#### Objective:
Reproduce the material below line for line, changing nothing.
#### Entries provided
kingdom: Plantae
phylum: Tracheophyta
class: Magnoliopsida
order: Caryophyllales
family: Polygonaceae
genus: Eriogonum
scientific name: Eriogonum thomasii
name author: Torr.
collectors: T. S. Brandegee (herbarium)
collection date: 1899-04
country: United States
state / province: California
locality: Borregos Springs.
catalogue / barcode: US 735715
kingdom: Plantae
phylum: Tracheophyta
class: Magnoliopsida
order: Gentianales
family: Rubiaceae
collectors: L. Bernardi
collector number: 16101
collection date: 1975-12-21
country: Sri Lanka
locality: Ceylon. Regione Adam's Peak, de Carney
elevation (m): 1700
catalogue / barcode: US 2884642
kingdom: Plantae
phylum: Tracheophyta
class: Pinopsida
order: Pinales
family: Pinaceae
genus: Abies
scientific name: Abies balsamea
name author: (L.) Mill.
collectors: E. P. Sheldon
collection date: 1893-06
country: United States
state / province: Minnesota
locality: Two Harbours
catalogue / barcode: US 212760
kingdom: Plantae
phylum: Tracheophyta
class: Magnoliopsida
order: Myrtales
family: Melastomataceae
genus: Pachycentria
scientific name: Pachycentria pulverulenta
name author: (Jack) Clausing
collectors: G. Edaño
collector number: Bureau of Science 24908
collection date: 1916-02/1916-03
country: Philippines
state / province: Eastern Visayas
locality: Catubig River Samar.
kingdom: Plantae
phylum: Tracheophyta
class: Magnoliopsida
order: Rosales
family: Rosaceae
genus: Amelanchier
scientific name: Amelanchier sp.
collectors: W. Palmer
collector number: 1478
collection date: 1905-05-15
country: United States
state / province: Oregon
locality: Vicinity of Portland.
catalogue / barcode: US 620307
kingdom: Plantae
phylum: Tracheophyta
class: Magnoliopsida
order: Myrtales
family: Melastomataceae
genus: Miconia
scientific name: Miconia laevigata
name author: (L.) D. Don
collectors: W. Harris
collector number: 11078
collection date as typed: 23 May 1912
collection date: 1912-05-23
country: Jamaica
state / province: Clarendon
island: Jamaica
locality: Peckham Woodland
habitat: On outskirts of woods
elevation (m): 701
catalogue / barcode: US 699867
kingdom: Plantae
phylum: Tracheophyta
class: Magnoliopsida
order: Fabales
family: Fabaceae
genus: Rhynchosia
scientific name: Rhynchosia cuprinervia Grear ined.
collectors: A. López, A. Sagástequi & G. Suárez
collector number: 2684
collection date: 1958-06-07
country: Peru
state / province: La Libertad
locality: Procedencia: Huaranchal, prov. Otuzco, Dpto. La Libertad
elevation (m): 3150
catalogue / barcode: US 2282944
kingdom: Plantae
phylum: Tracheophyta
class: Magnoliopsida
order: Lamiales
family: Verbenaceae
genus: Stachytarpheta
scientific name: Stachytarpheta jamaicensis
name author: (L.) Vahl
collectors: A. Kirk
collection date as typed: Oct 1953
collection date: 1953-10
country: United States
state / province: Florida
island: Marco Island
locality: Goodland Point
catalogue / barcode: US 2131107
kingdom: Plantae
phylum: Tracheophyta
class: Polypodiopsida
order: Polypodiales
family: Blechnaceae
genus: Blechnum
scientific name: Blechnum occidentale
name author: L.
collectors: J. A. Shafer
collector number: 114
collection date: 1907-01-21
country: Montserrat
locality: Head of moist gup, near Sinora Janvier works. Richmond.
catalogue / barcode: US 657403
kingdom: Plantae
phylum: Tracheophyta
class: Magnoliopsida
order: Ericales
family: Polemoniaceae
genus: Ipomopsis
########
#### Completed task:
kingdom: Plantae
phylum: Tracheophyta
class: Magnoliopsida
order: Caryophyllales
family: Polygonaceae
genus: Eriogonum
scientific name: Eriogonum thomasii
name author: Torr.
collectors: T. S. Brandegee (herbarium)
collection date: 1899-04
country: United States
state / province: California
locality: Borregos Springs.
catalogue / barcode: US 735715
kingdom: Plantae
phylum: Tracheophyta
class: Magnoliopsida
order: Gentianales
family: Rubiaceae
collectors: L. Bernardi
collector number: 16101
collection date: 1975-12-21
country: Sri Lanka
locality: Ceylon. Regione Adam's Peak, de Carney
elevation (m): 1700
catalogue / barcode: US 2884642
kingdom: Plantae
phylum: Tracheophyta
class: Pinopsida
order: Pinales
family: Pinaceae
genus: Abies
scientific name: Abies balsamea
name author: (L.) Mill.
collectors: E. P. Sheldon
collection date: 1893-06
country: United States
state / province: Minnesota
locality: Two Harbours
catalogue / barcode: US 212760
kingdom: Plantae
phylum: Tracheophyta
class: Magnoliopsida
order: Myrtales
family: Melastomataceae
genus: Pachycentria
scientific name: Pachycentria pulverulenta
name author: (Jack) Clausing
collectors: G. Edaño
collector number: Bureau of Science 24908
collection date: 1916-02/1916-03
country: Philippines
state / province: Eastern Visayas
locality: Catubig River Samar.
kingdom: Plantae
phylum: Tracheophyta
class: Magnoliopsida
order: Rosales
family: Rosaceae
genus: Amelanchier
scientific name: Amelanchier sp.
collectors: W. Palmer
collector number: 1478
collection date: 1905-05-15
country: United States
state / province: Oregon
locality: Vicinity of Portland.
catalogue / barcode: US 620307
kingdom: Plantae
phylum: Tracheophyta
class: Magnoliopsida
order: Myrtales
family: Melastomataceae
genus: Miconia
scientific name: Miconia laevigata
name author: (L.) D. Don
collectors: W. Harris
collector number: 11078
collection date as typed: 23 May 1912
collection date: 1912-05-23
country: Jamaica
state / province: Clarendon
island: Jamaica
locality: Peckham Woodland
habitat: On outskirts of woods
elevation (m): 701
catalogue / barcode: US 699867
kingdom: Plantae
phylum: Tracheophyta
class: Magnoliopsida
order: Fabales
family: Fabaceae
genus: Rhynchosia
scientific name: Rhynchosia cuprinervia Grear ined.
collectors: A. López, A. Sagástequi & G. Suárez
collector number: 2684
collection date: 1958-06-07
country: Peru
state / province: La Libertad
locality: Procedencia: Huaranchal, prov. Otuzco, Dpto. La Libertad
elevation (m): 3150
catalogue / barcode: US 2282944
kingdom: Plantae
phylum: Tracheophyta
class: Magnoliopsida
order: Lamiales
family: Verbenaceae
genus: Stachytarpheta
scientific name: Stachytarpheta jamaicensis
name author: (L.) Vahl
collectors: A. Kirk
collection date as typed: Oct 1953
collection date: 1953-10
country: United States
state / province: Florida
island: Marco Island
locality: Goodland Point
catalogue / barcode: US 2131107
kingdom: Plantae
phylum: Tracheophyta
class: Polypodiopsida
order: Polypodiales
family: Blechnaceae
genus: Blechnum
scientific name: Blechnum occidentale
name author: L.
collectors: J. A. Shafer
collector number: 114
collection date: 1907-01-21
country: Montserrat
locality: Head of moist gup, near Sinora Janvier works. Richmond.
catalogue / barcode: US 657403
kingdom: Plantae
phylum: Tracheophyta
class: Magnoliopsida
order: Ericales
family: Polemoniaceae
genus: Ipomopsis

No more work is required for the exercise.